Compilation album
- Released: 1976
- Label: Hi-Fi News & Record Review / Link House Publications
- Producer: Mike Thorne

= Quadrafile =

Quadrafile is an LP recording released in 1976 intended as a demonstration of four different systems of quadraphonic sound reproduction on phonograph records.

== Background ==

The record is a double album, with four sides containing identical material presented in each of the four LP based quadraphonic sound formats: SQ, QS, CD-4 and UD-4. These had evolved as the result of four competing companies (CBS, Sansui, JVC and Nippon Columbia respectively) pursuing their own quadraphonic systems independently. This, and the incompatibility of the systems were factors in the slow uptake and eventual downfall of quadraphonic recordings.

The project was put together by Mike Thorne, then editor of Studio Sound magazine. Able to persuade JVC and CBS via his own contacts, he soon found agreement from Sansui and Nippon Columbia and all four companies agreed to encode a side of the album each.
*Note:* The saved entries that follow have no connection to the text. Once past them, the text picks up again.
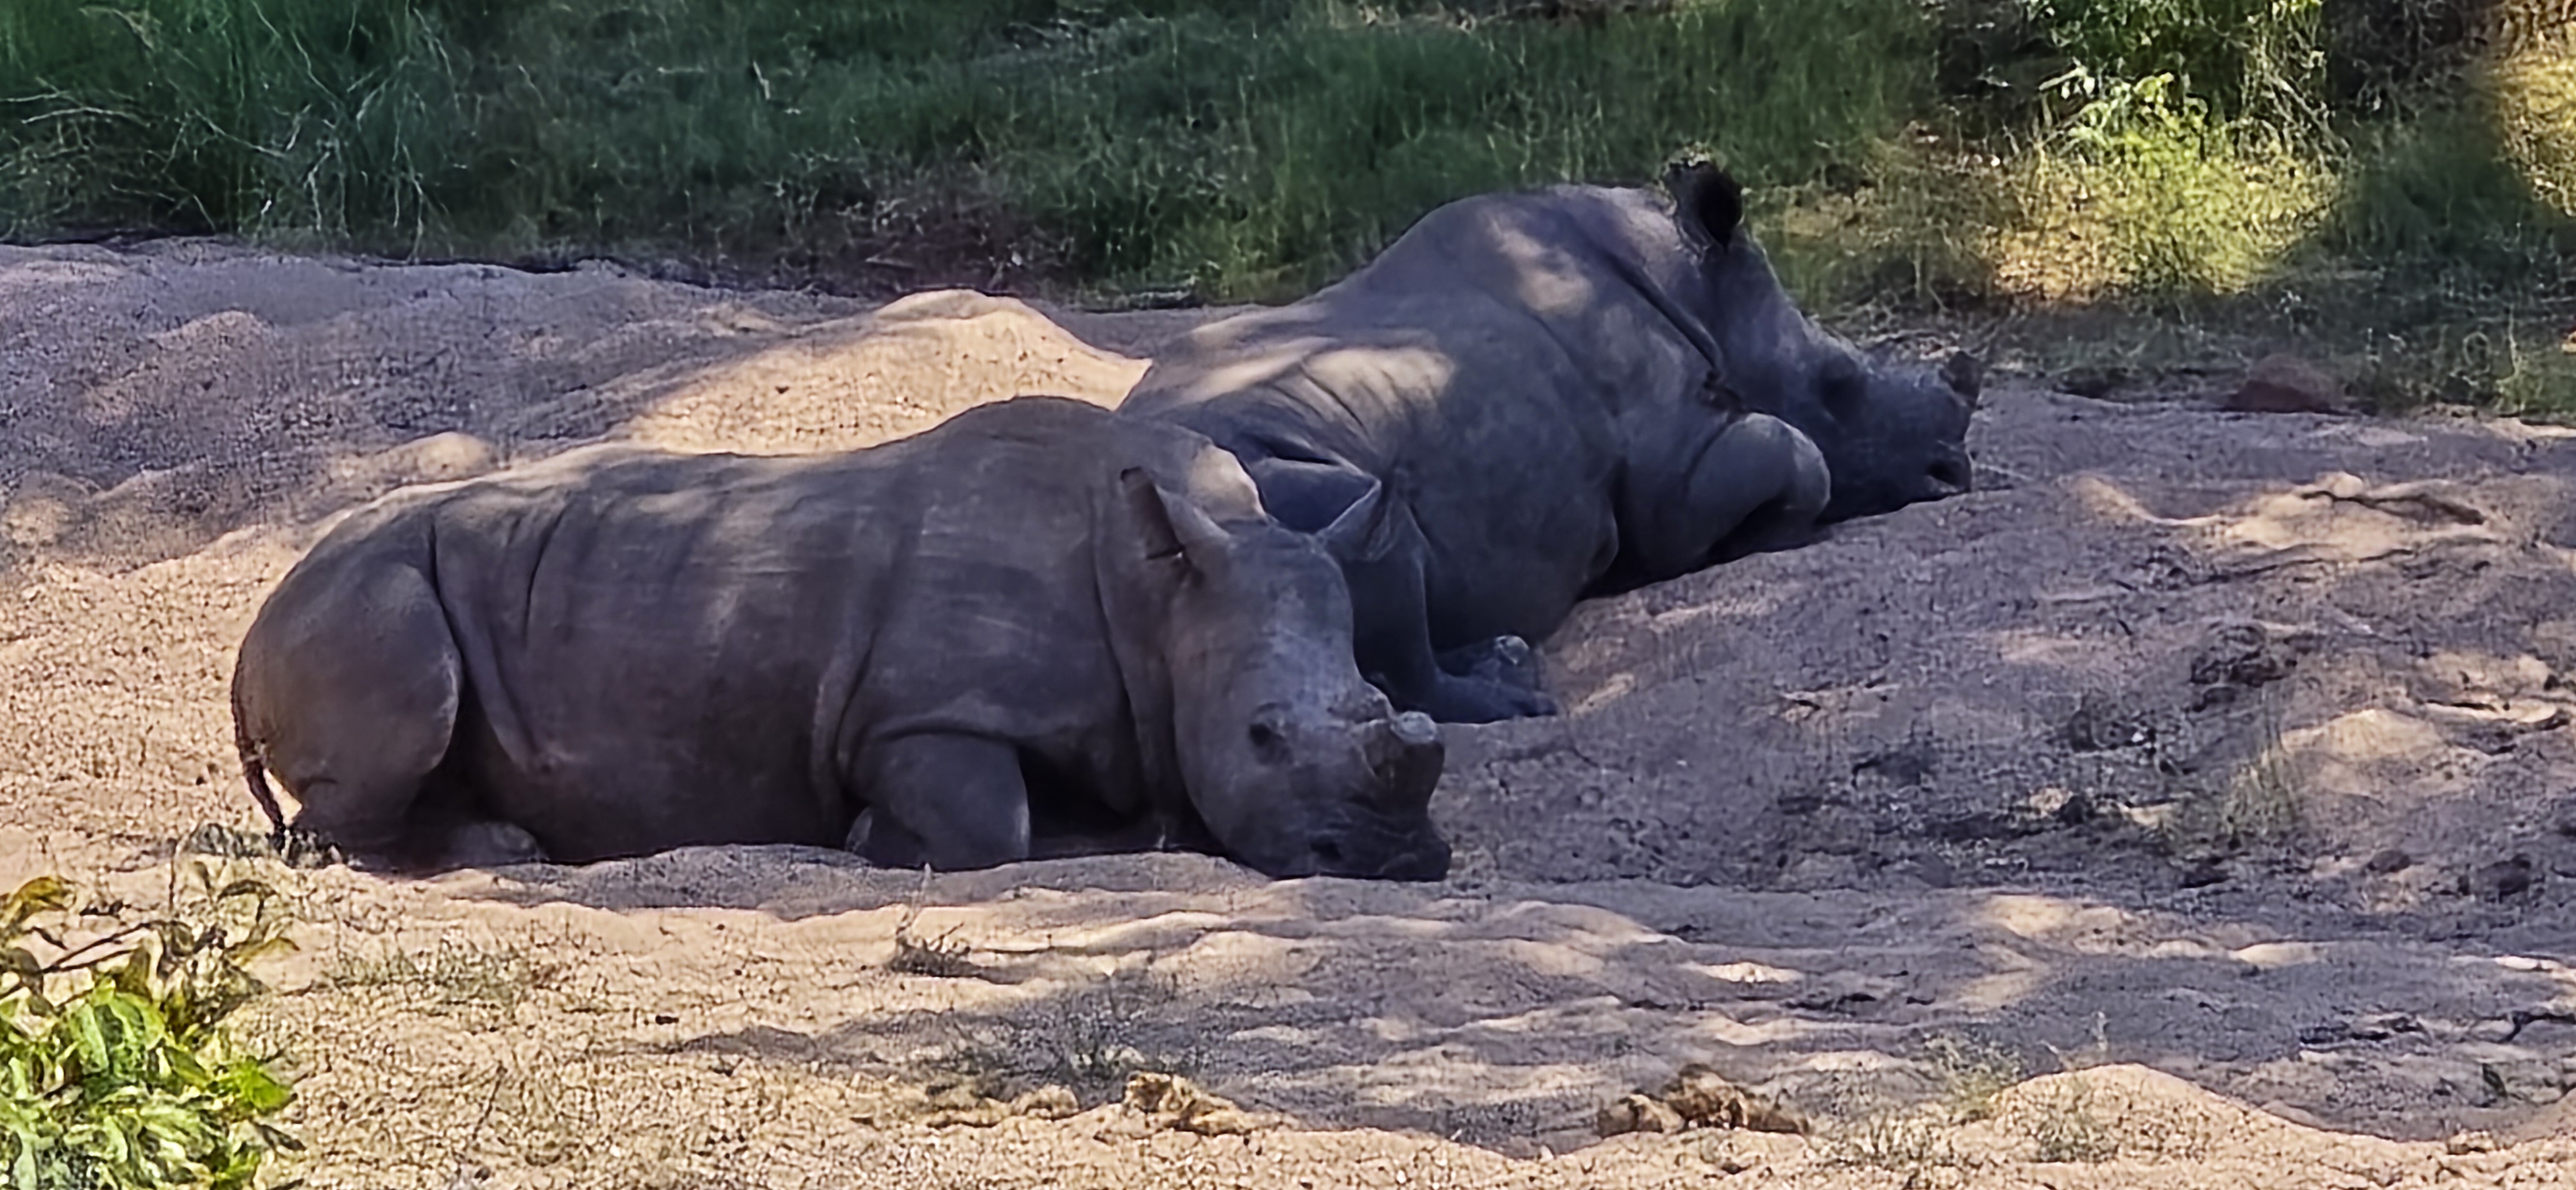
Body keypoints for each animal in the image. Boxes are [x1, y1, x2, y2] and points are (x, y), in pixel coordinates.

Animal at [229, 396, 1450, 880]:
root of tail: (248, 635)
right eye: (1259, 737)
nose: (1395, 862)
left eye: (1385, 701)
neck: (1163, 600)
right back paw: (506, 855)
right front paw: (872, 836)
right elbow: (992, 825)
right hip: (366, 595)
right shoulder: (917, 714)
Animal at [1119, 161, 1981, 723]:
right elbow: (1797, 456)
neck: (1694, 287)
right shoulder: (1676, 475)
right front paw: (1765, 533)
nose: (1954, 469)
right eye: (1839, 383)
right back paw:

Assembling material was more difficult since compilations spanning record labels were not as commonplace as they eventually became.

== Tracks ==

The eventual album includes a set of single and paired reference sounds, a surround-sound demonstration named "Electronic Footsy" (created in collaboration with engineer Tony Faulkner), a Stéphane Grappelli violin duet and two classical pieces by Mahler and Bartok, the latter being conducted by Pierre Boulez, as well as Pink Floyd's "Money" and 2 excerpts from Mike Oldfield's Tubular Bells.

To ensure consistency in the mastering process, Thorne took possession of the actual master tapes of the Pink Floyd album Dark Side of the Moon, which caused him considerable paranoia to the extent that he hid the tapes inside his piano, reasoning that it would be unlikely for a burglar to steal such a hefty object or search inside it.

Quadrafile disc labels

== Reception ==

The album was released just as quadraphonic sound was on the wane. Only 5,000 numbered copies were pressed and are extremely rare collector's items. Some collectors have sought out this release as the only example of Mike Oldfield and Pink Floyd recordings being presented in that particular quad format.

In 1976, Music Educators Journal described Quadrafile in an article on useful materials for music professionals.